▶ **What you are asked to do**
Find the word "lines" below. Copy each line that has it.

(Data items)
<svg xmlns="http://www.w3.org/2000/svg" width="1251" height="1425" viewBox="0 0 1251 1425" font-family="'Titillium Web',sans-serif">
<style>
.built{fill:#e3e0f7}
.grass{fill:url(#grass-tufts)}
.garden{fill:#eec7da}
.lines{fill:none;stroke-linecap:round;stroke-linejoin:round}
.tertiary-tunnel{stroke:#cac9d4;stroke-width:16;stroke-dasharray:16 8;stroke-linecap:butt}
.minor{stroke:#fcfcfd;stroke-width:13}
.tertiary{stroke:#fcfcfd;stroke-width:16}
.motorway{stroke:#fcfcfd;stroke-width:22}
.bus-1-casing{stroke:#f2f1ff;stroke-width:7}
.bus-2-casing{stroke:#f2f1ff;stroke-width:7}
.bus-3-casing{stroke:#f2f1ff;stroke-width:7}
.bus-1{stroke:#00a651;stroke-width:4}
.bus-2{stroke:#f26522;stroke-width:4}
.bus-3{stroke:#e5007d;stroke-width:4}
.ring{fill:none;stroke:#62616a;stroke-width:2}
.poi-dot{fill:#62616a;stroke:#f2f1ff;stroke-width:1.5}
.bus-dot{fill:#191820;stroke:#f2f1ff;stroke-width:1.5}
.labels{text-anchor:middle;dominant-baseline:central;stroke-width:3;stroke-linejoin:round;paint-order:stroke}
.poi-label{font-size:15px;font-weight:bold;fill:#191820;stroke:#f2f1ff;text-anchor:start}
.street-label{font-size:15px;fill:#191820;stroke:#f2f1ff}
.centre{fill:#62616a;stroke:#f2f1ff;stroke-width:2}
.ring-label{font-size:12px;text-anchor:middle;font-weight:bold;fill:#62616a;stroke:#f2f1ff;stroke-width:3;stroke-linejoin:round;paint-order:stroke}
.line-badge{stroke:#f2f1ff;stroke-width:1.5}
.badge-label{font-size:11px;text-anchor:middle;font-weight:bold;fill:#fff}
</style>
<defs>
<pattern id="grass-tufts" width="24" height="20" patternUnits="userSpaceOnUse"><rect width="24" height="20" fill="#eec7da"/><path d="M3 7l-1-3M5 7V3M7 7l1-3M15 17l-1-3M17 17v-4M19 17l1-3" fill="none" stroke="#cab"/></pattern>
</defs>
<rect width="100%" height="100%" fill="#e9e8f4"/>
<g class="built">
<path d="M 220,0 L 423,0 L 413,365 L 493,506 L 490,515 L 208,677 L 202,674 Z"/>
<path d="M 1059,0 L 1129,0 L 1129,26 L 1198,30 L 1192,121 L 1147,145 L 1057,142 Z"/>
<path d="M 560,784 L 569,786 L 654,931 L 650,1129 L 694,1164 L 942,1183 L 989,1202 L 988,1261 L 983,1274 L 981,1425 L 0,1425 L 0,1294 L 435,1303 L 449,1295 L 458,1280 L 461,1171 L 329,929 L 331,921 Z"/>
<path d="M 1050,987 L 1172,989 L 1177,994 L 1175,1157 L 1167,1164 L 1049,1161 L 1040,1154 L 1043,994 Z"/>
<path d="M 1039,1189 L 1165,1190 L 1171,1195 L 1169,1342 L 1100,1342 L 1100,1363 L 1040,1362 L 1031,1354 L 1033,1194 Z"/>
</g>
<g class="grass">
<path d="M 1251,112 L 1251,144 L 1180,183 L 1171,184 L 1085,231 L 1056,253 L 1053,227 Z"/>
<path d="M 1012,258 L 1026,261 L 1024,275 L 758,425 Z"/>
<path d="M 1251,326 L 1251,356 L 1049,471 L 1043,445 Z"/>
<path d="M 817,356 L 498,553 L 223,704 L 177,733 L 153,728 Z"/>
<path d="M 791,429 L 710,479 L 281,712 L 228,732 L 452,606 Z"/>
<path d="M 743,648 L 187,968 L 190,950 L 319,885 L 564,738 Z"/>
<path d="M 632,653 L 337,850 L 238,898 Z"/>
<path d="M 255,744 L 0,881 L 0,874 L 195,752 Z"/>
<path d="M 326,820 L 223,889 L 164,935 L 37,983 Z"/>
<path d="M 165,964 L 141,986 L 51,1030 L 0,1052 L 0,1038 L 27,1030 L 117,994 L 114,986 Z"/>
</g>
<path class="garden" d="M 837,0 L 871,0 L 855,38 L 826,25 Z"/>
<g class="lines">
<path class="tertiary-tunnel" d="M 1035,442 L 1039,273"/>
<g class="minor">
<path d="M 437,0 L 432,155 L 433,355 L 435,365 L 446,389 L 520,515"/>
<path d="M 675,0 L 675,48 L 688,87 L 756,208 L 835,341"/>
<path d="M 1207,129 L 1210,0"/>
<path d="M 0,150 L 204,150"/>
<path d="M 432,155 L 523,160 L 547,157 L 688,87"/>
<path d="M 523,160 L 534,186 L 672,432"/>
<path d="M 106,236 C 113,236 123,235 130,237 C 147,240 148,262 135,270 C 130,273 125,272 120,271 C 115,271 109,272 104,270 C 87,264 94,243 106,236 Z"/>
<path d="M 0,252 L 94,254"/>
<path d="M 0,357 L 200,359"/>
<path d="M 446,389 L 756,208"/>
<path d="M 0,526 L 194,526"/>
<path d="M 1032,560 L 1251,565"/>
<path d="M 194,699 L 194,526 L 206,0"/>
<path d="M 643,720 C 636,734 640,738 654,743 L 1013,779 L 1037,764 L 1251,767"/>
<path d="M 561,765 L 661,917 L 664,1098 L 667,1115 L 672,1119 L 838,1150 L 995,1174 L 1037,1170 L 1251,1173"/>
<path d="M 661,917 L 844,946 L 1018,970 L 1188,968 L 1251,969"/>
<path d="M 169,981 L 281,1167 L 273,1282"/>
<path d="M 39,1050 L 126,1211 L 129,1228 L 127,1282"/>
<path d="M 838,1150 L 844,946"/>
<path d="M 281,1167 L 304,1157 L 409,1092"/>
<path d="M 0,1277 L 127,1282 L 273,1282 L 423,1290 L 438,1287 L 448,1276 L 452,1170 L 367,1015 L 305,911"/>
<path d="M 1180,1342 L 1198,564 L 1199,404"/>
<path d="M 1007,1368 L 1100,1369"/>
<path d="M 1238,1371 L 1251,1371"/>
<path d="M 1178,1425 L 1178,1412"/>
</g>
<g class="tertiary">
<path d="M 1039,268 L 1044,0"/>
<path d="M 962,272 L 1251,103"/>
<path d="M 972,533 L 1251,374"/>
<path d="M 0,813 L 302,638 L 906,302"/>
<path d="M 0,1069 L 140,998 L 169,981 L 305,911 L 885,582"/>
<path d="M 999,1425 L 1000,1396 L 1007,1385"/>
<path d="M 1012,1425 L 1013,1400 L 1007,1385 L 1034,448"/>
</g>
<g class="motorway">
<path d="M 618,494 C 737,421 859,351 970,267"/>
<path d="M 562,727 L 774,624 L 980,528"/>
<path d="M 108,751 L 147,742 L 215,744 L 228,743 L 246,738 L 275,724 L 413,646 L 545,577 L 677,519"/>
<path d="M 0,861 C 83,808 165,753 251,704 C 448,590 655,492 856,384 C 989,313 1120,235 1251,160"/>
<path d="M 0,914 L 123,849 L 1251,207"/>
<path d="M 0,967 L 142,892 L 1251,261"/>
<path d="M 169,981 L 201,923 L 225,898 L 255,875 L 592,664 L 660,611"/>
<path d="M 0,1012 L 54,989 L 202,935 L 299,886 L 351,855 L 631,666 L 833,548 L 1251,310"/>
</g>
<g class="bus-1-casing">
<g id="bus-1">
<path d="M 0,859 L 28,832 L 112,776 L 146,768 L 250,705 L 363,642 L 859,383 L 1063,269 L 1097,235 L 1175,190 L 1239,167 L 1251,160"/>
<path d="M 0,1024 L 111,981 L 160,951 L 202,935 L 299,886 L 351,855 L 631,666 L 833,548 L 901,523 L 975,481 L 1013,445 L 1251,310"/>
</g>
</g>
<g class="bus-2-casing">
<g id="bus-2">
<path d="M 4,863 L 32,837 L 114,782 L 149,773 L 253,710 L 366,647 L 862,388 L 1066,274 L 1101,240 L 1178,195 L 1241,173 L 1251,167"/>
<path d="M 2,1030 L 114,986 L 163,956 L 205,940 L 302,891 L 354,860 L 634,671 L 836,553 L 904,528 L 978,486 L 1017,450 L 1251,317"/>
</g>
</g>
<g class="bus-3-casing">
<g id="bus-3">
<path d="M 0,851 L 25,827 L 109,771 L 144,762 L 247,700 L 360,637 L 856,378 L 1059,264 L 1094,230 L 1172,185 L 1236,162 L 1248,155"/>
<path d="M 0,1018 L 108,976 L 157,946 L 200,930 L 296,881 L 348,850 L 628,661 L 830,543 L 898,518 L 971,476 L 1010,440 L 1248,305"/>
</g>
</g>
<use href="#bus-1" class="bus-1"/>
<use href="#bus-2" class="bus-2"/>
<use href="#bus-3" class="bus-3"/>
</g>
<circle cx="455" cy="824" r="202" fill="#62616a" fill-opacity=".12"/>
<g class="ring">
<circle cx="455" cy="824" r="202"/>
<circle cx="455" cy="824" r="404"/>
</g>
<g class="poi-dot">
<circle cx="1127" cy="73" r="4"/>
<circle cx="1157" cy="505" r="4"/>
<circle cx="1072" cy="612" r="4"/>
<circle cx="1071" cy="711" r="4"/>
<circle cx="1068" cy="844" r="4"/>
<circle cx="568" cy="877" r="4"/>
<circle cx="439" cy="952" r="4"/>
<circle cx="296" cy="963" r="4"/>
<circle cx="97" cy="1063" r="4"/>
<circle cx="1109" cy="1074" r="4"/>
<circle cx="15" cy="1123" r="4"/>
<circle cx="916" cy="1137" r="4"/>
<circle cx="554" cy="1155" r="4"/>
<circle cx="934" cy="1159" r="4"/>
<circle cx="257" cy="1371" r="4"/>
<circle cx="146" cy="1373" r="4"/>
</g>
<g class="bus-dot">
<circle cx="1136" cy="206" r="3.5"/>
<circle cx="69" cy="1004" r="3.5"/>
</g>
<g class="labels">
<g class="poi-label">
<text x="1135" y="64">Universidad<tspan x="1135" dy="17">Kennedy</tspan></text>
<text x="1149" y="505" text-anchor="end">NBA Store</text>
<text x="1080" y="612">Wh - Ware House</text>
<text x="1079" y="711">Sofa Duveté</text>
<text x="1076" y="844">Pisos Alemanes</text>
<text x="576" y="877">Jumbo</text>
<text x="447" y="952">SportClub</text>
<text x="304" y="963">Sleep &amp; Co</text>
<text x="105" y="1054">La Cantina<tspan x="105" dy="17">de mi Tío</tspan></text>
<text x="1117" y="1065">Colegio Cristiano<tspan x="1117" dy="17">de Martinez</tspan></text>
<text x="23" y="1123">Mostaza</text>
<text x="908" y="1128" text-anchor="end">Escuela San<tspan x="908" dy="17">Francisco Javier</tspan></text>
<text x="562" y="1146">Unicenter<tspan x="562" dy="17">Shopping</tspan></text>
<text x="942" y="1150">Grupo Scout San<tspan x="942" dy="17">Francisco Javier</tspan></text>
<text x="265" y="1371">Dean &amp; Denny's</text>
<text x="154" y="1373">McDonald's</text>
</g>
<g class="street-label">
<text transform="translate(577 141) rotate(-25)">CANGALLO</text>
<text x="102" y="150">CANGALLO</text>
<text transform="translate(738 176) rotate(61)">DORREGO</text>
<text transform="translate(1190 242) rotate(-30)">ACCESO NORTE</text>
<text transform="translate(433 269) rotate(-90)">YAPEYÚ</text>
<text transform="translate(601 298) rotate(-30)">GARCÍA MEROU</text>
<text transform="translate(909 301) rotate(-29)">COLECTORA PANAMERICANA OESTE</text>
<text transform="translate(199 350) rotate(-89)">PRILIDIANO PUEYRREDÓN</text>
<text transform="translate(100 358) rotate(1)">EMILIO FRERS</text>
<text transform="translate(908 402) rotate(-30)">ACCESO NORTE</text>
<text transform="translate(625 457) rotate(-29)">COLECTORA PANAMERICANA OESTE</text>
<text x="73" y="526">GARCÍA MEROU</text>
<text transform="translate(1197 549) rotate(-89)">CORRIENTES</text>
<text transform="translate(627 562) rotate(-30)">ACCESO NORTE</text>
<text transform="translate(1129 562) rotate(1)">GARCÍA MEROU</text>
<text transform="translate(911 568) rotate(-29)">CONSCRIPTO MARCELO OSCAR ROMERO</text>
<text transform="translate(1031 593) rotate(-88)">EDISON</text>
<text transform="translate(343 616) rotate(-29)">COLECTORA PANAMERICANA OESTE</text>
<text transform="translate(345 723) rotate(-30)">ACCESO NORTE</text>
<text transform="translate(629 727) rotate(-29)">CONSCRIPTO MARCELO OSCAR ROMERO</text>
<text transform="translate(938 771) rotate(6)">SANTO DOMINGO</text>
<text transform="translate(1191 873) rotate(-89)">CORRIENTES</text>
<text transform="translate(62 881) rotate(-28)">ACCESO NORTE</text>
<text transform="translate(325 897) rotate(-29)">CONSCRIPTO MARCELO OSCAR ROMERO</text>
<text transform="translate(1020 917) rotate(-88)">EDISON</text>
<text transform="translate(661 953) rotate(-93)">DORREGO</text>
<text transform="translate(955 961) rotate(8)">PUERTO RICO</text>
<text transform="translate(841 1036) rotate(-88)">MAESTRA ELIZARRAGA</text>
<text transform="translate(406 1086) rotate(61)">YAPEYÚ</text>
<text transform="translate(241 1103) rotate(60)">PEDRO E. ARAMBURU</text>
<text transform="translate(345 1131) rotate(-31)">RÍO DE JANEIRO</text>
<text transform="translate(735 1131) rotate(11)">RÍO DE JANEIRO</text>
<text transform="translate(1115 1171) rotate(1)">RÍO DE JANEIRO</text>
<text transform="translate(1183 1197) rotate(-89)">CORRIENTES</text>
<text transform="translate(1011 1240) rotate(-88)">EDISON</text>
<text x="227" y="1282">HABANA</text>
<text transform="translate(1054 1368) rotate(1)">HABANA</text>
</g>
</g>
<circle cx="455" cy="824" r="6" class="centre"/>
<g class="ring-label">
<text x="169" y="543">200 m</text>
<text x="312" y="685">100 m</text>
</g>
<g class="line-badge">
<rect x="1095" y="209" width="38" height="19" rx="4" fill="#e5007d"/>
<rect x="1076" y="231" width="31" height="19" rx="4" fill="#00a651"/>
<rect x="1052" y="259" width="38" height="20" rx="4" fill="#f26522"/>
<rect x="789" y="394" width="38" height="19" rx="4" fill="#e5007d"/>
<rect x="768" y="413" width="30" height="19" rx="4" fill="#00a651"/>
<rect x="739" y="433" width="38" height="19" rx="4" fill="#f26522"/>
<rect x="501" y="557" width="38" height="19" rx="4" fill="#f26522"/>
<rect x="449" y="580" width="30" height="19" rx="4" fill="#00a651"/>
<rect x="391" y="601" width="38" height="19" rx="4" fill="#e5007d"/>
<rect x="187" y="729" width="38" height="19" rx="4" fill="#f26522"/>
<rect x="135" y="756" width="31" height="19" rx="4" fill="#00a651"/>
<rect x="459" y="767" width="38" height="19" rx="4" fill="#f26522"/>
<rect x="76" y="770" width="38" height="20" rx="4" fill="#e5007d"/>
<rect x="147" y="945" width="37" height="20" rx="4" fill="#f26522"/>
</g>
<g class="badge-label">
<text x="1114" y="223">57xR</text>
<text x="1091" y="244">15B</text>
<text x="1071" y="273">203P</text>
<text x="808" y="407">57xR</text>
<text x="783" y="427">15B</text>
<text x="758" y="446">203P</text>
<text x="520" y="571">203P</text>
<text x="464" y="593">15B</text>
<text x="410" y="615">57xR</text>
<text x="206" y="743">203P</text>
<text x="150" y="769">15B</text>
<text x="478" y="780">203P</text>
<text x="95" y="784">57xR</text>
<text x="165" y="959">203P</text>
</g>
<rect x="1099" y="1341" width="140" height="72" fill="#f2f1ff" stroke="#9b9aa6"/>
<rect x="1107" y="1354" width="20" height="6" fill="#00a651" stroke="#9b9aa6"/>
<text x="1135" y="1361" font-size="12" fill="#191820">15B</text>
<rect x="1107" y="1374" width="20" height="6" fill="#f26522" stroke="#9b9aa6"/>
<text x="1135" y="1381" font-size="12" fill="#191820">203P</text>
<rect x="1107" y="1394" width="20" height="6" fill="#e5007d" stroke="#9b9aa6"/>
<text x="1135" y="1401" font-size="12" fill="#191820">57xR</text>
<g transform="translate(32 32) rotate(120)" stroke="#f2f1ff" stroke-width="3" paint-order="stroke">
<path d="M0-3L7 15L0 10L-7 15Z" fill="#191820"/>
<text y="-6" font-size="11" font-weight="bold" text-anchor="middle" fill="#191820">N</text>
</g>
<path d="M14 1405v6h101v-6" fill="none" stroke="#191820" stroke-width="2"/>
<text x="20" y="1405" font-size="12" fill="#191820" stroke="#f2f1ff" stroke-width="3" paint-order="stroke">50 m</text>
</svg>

▶ **Result for this task**
.lines{fill:none;stroke-linecap:round;stroke-linejoin:round}
<g class="lines">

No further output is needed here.